Un homme sans une femme d’est qu’un demi-homme

Proverbe indien

Chennai : une plage pour 4,5 millions d’âmes…

Blogtrotter - Chennai

Nouveau voyage en Inde deux ans après le Rajasthan. Contact moins choquant que Delhi… Chennai est une ville monstre aussi étendue que dense, bruyante et fatigante.  La circulation y est infernale. Le soleil tape. L’air y est humide et le bruit constant. Mieux qu’un spray… l’odeur typique des grosses villes indiennes débouche le nez comme des écha

ppements fétides teintés d’épices et de jasmin.

Anna Salai Road (toutes les villes du Tamil Nadu ont une rue Anna Salai!) est saturée. La grande artère débouche sur un semblant de Fort transformé en bureaux administratifs. On admire les voitures Ambassadors sur les « Honorables Ministers Cars Parking ». Tous les murs sont blancs. Il fait chaud. La ville est trop grande.

Marina beach est immense. La plage parcours la ville du nord au sud le long du golf du Bengale. Plus loin vers le nord une grande fumée noire s’échappe des grues du Port de Chennai. On devine la propreté de l’eau… Des stands vides et décrépis jonchent un bord de mer abandonné aux étudiants et aux tatoueurs improvisés. Personne ne se baigne mais la cote offre un calme relatif qui permet de fuir les klaxons intempestifs et autres ronronnements motorisés.

Découverte de Express Avenue. Un tout nouveau Shopping Mall avec cinéma et boutiques Nike, Boggi et Burburry. On y a découvert la TV 3D… Le clash de cet Inde moderne avec la rue qui borde ce complexe est déconcertante.

La plage de Mamalipuram

Il faut du temps pour sortir de Chennai… au point de se demander si Mamalipuram, cette petite ville côtière située à 80 klm au sud de la ville, n’a pas été engloutie par l’ensemble urbain.

Ben non… dans quelques années peut-être.

Petit village bien agréable, entouré de temples et en bordure de mer, Mamalipuram ressemble à un repère de Hippies passé de mode. Activité : néant. Plage et temples hindous. Après Chennai, Mamalipuram est une ville où ne rien faire est appréciable.
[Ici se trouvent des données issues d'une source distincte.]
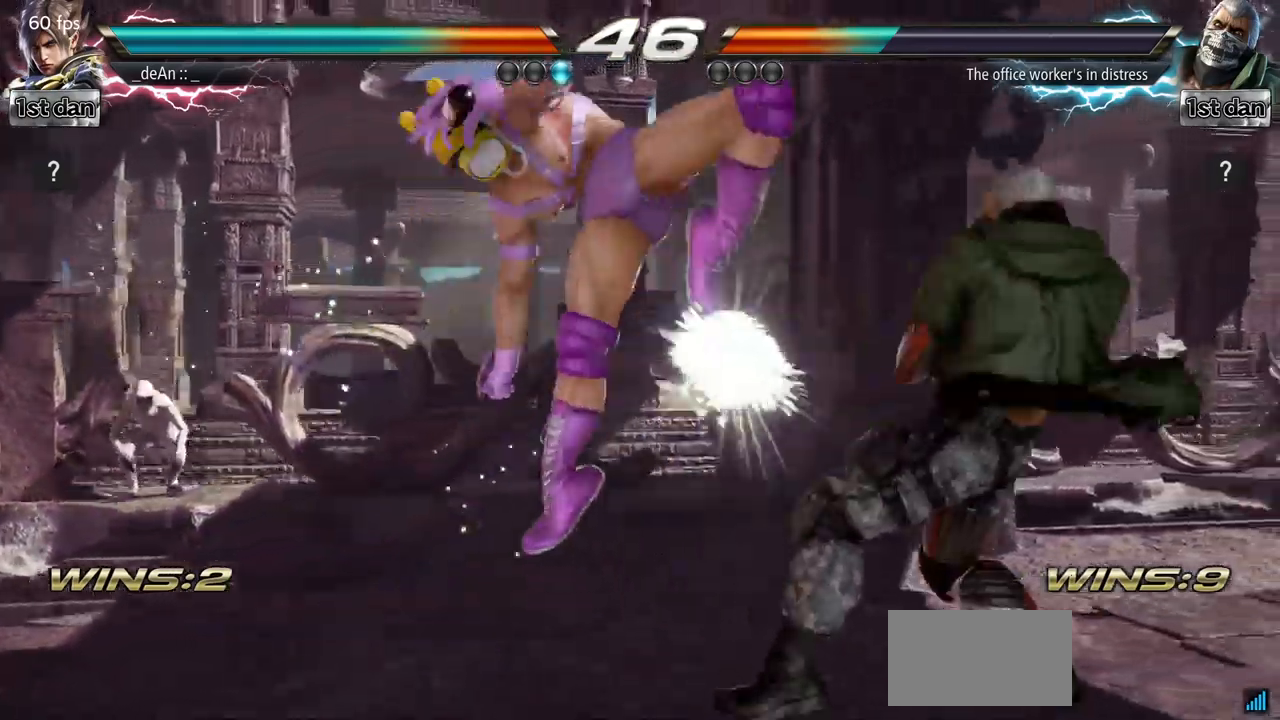
{"buttons": [], "left_stick": "left", "events": [[284, "left_stick", "left"]]}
Pondichery : rencontre avec Davendra

Avenue Goubert. Sans ombres et pas un chat. En pleine journée il fait trop chaud. D’un coté les bâtisses coloniales, couvertes d’un blanc délavé craqués par le soleil, l’usure naturelle du vent et des pousses végétales; de l’autre les vagues et un amas rocheux noirci par la houle. Au sud de la promenade, on trouve la cathédrale coloniale, un monument aux morts bien français et une curieuse statue de Jeanne d’Arc perdue si loin de Domrémy-la-pucelle. Le soir amène une relative fraîcheur (si ce n’est une grosse pluie!)… l’avenue s’ouvre aux piétons. Touristes et Indiens sortent en famille respirer l’air de la mer. Ça parle français, Tamoul et il y a foule.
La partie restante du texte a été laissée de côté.